We advise every client not to make any statements about their case or their injuries to anyone and definitely not to post anything on Facebook, Twitter or any other webpage about their personal injury case. The reason is clear - just like when you are arrested and read your Miranda rights, when you have a personal injury case, anything you say can be used against you. We have learned this from our experiences as personal injury attorneys in several cases.

For example, in one case, a plaintiff claimed that he had a permanent injury to his back and made a large claim for future income that he claimed he lost due to his accident. The defense attorney went to Facebook and found photos of him on vacation engaging in several physically challenging activities during the time he was allegedly limited in his activities. The defense attorney did not disclose those to the plaintiff or his attorney until after the plaintiff testified under oath in his deposition that he was permanently injured and limited in his activities. The defense attorney then let it be known that he had the photos – many of which were dated on Facebook. The defense attorney was able to negotiate a lower settlement because the plaintiff and his attorneys realized that a jury might question his truthfulness and be skeptical about how serious his injuries truly were.

In another case, we represented a young boy whose ear was partially bitten off by a pit bull. The owner of the pit bull wrote several entries on her Facebook page, including one where she recounted what happened and made some damaging admissions, including that she had notice that her dog was agitated and that she should have pulled him away from the boy before the attack. In our settlement demand, we included copies of her statements and how they were inconsistent with the self-serving statements she gave to the animal control board. Conversely, we advised our clients, the child’s parents, to run all of their posts by us before making them public. They were therefore able to keep their friends and family aware of his progress without damaging their case.

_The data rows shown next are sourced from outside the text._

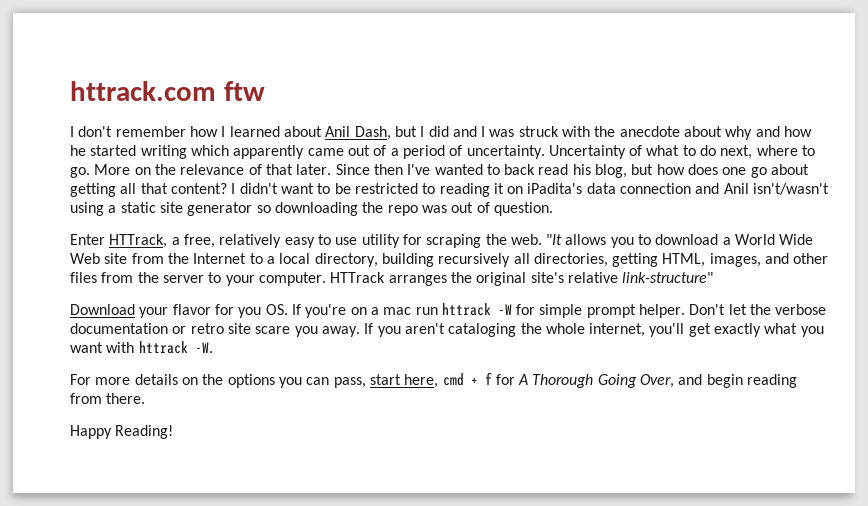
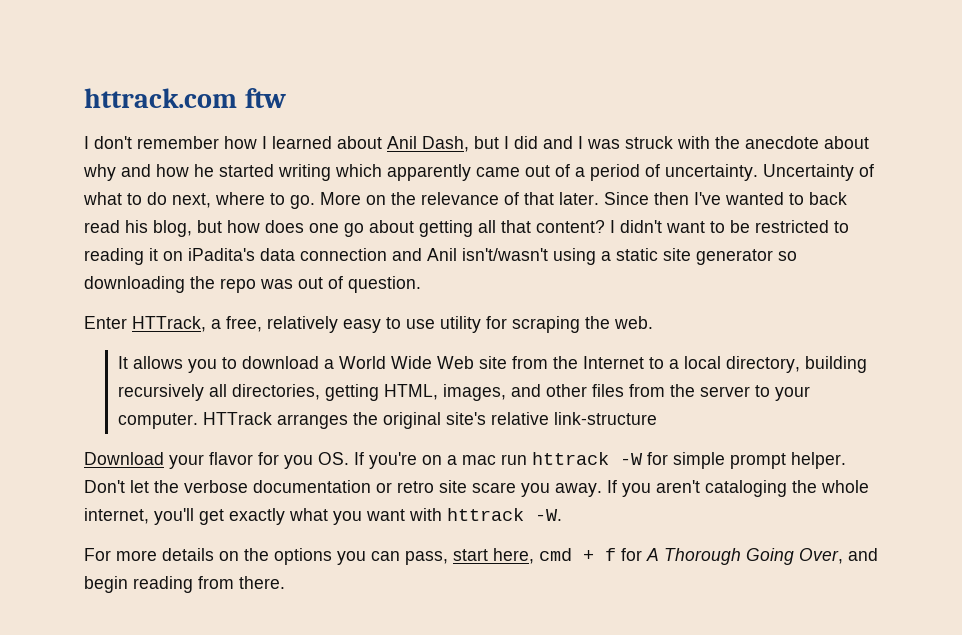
[546,234,563,245] "It -> [117,356,128,369] // It
[622,272,714,283] link-structure" -> [553,412,657,425] link-structure
[70,425,174,439] // Happy Reading! -> (285, 582) none

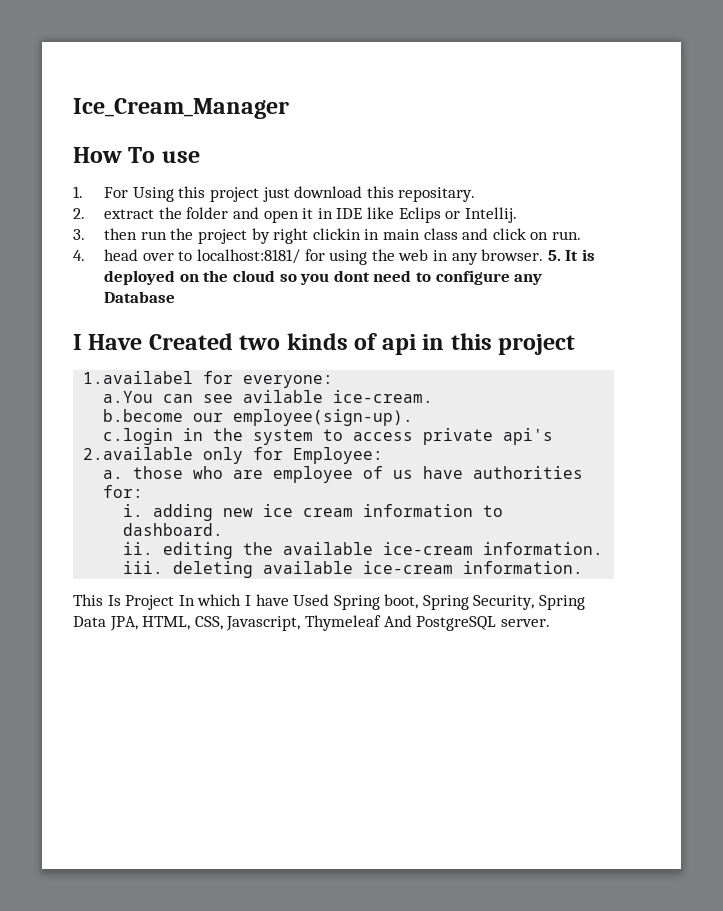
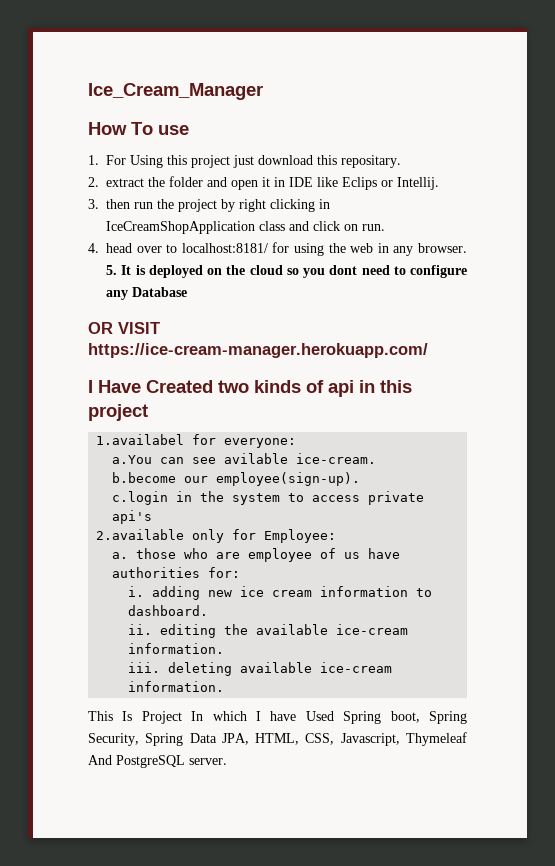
[312,228,421,240] clickin in main -> [270,199,330,212] [106,221,255,234] clicking in IceCreamShopApplication
(176, 297) none -> [88,322,160,334] [88,343,428,358] // OR VISIT https://ice-cream-manager.herokuapp.com/

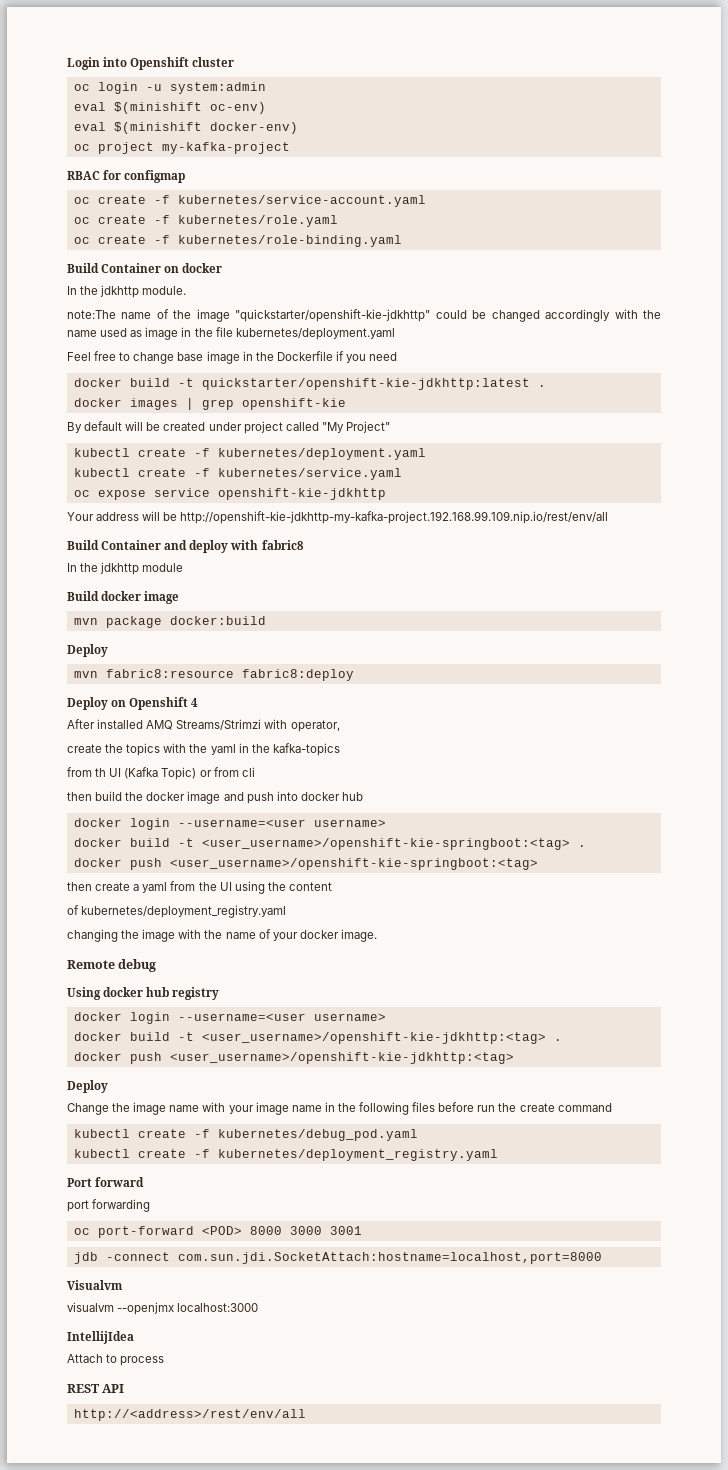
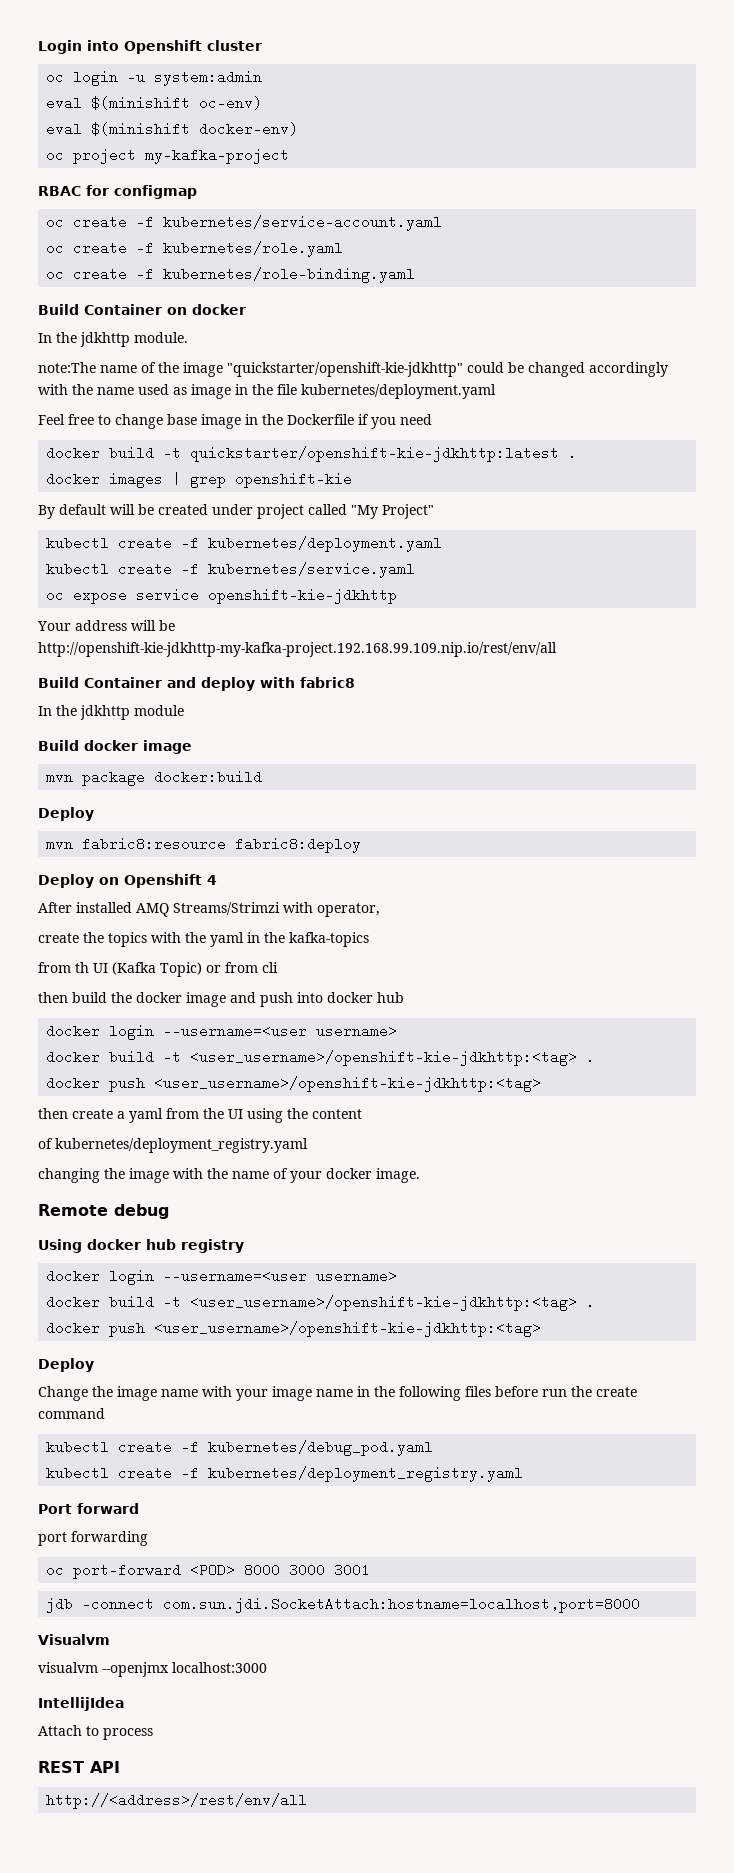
[201,838,586,850] [73,858,538,870] <user_username>/openshift-kie-springboot:<tag> . // docker push <user_username>/openshift-kie-springboot:<tag> -> [190,1050,596,1066] [46,1076,542,1092] <user_username>/openshift-kie-jdkhttp:<tag> . // docker push <user_username>/openshift-kie-jdkhttp:<tag>

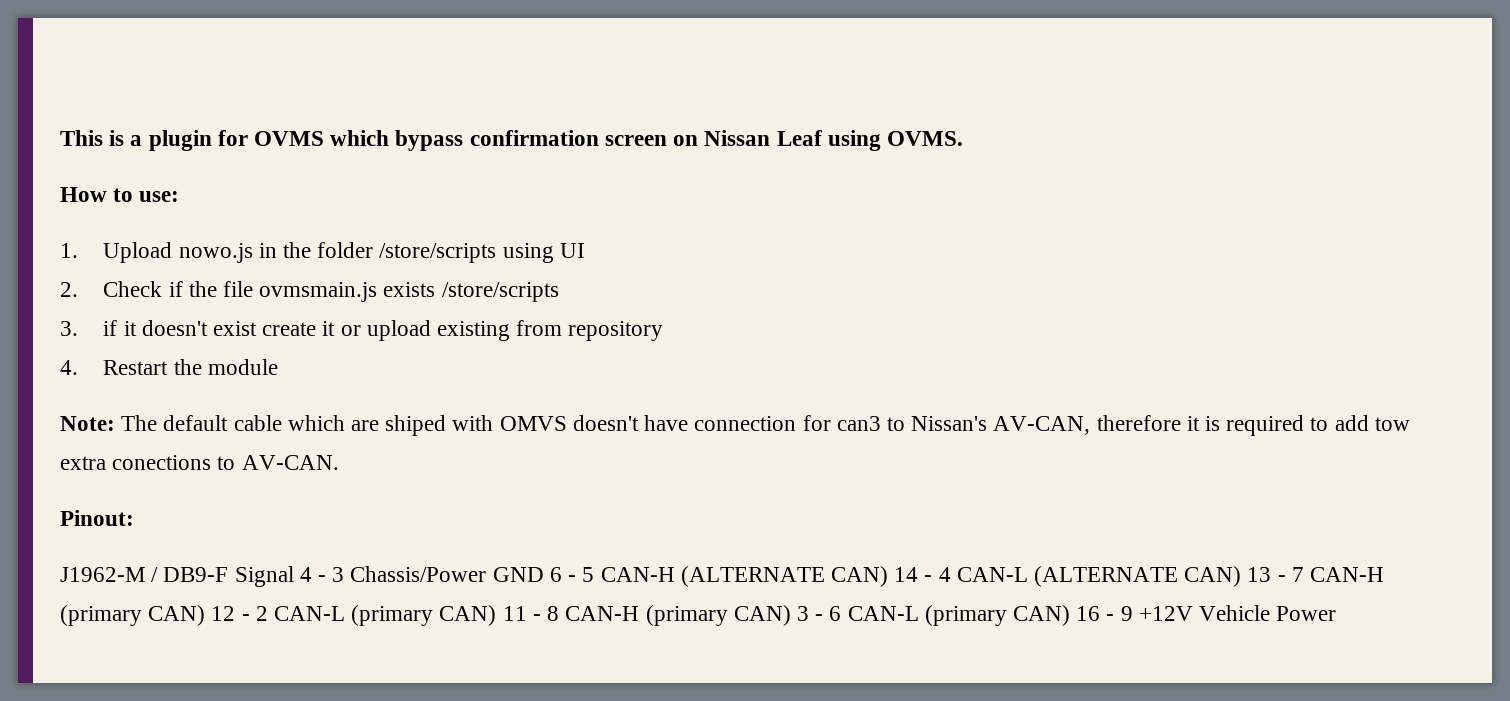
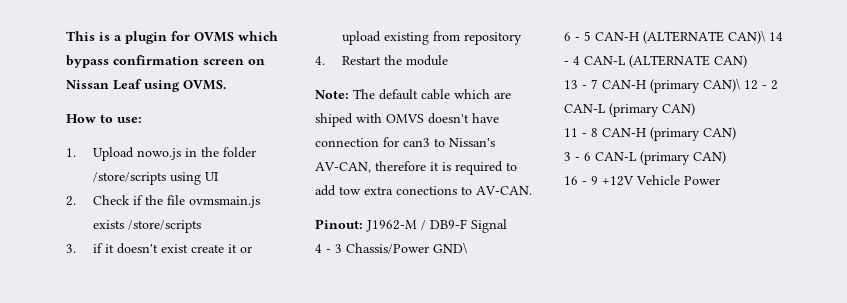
(134, 518) // -> (363, 224) none
(294, 576) none -> (507, 226) //
[492,567,544,582] GND -> [433,242,467,254] GND\ //
[830,566,888,587] CAN) -> [728,30,765,44] CAN)\
(1242, 576) none -> (747, 61) //
[148,605,206,626] CAN) -> [703,78,740,92] CAN)\
(497, 615) none -> (695, 109) //
(791, 615) none -> (736, 133) //
(1070, 615) none -> (726, 157) //

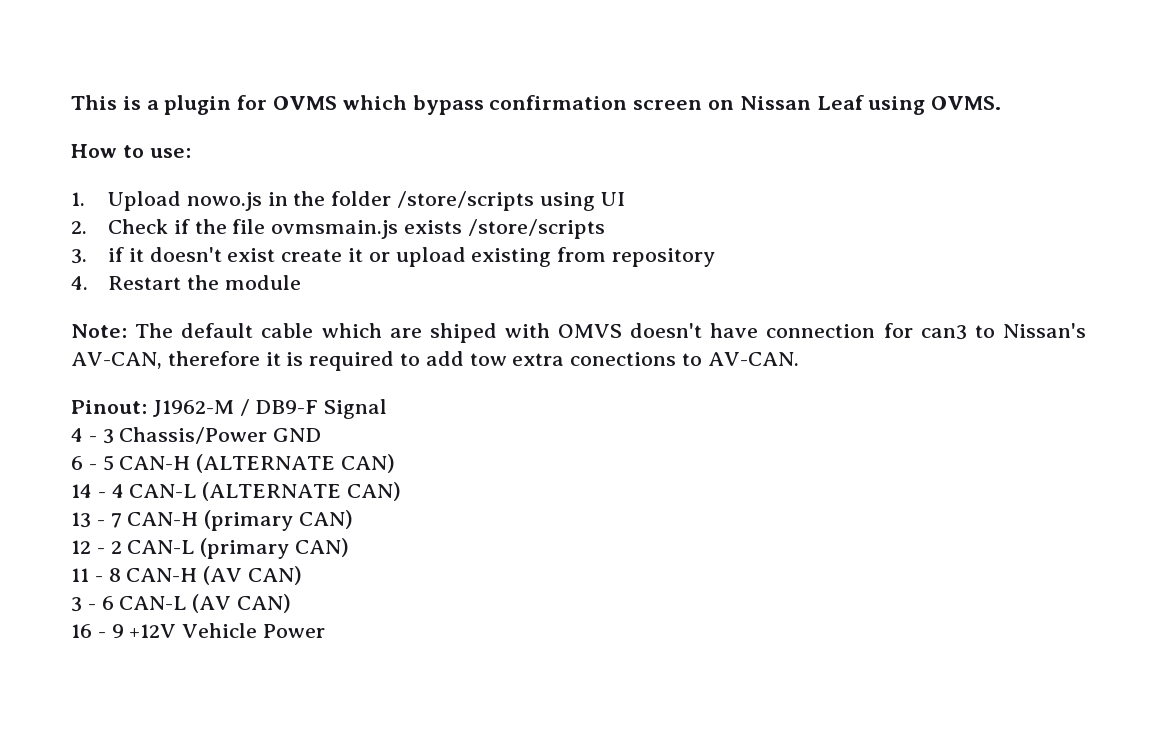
[433,242,467,254] GND\ -> [273,428,322,442] GND
[728,30,765,44] CAN)\ -> [340,454,395,473] CAN) //
[703,78,740,92] CAN)\ -> [299,510,354,529] CAN) //
[650,127,700,141] (primary -> [203,566,243,585] (AV
[640,151,690,165] (primary -> [192,594,232,613] (AV

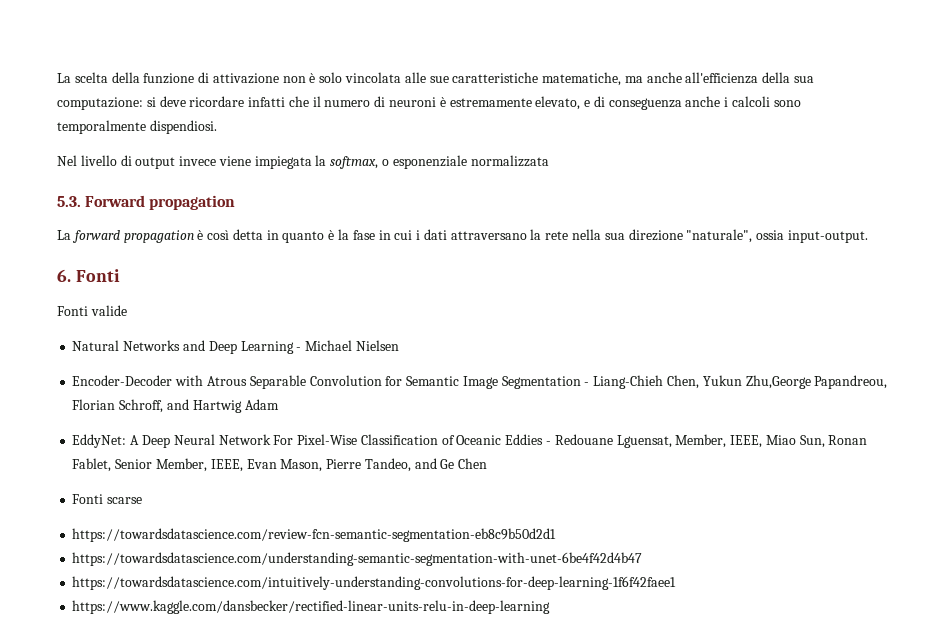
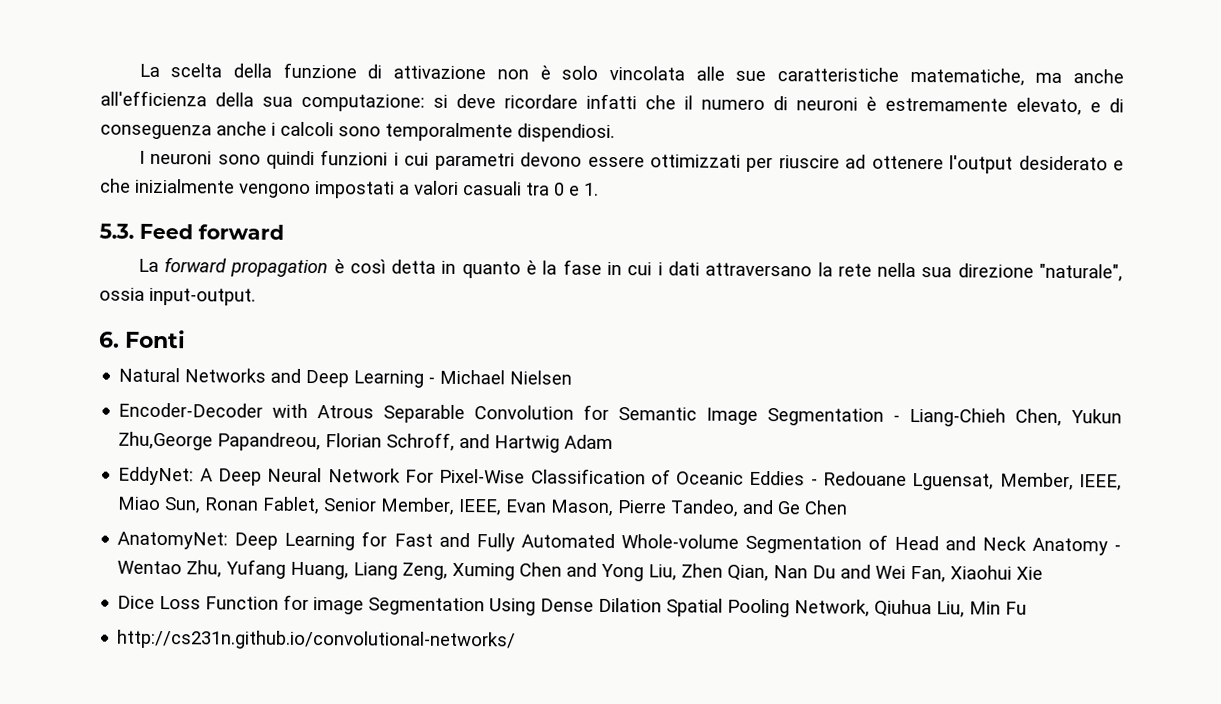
[57,155,549,169] Nel livello di output invece viene impiegata la softmax, o esponenziale normalizzata -> [138,150,1125,174] [100,178,599,199] I neuroni sono quindi funzioni i cui parametri devono essere ottimizzati per riuscire ad ottenere l'output desiderato e che inizialmente vengono impostati a valori casuali tra 0 e 1.
[85,195,236,210] Forward propagation -> [139,223,284,240] Feed forward
[57,305,127,316] // Fonti valide -> (186, 339) none
[72,494,143,504] [72,528,557,542] [72,552,643,566] [72,576,677,590] [72,600,551,614] Fonti scarse // https://towardsdatascience.com/review-fcn-semantic-segmentation-eb8c9b50d2d1 // https://towardsdatascience.com/understanding-semantic-segmentation-with-unet-6be4f42d4b47 // https://towardsdatascience.com/intuitively-understanding-convolutions-for-deep-learning-1f6f42faee1 // https://www.kaggle.com/dansbecker/rectified-linear-units-relu-in-deep-learning -> [117,531,1121,556] [117,559,1044,583] [117,594,1028,618] [117,629,517,651] AnatomyNet: Deep Learning for Fast and Fully Automated Whole-volume Segmentation of Head and Neck Anatomy - Wentao Zhu, Yufang Huang, Liang Zeng, Xuming Chen and Yong Liu, Zhen Qian, Nan Du and Wei Fan, Xiaohui Xie // Dice Loss Function for image Segmentation Using Dense Dilation Spatial Pooling Network, Qiuhua Liu, Min Fu // http://cs231n.github.io/convolutional-networks/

Overall, the thing to remember is that e-discovery and social media are different. E-discovery allows you to get access to internal computers of the adverse parties so that you can see emails they still have (and other files). You can only get that after a personal injury lawsuit has been filed. However, social media does not require discovery or litigation to be discovered by the adverse party. Instead, prior to bringing a personal injury lawsuit, or even a personal injury claim, you can Google someone’s name and find all of their public postings. Therefore, we do that for any adverse parties and advise our clients to remember that a statement on the internet is there for the world to see. You could be providing damaging information to the other side for free - without them having to hire an investigator. So, refrain from making any statements or run them by your attorney before making them.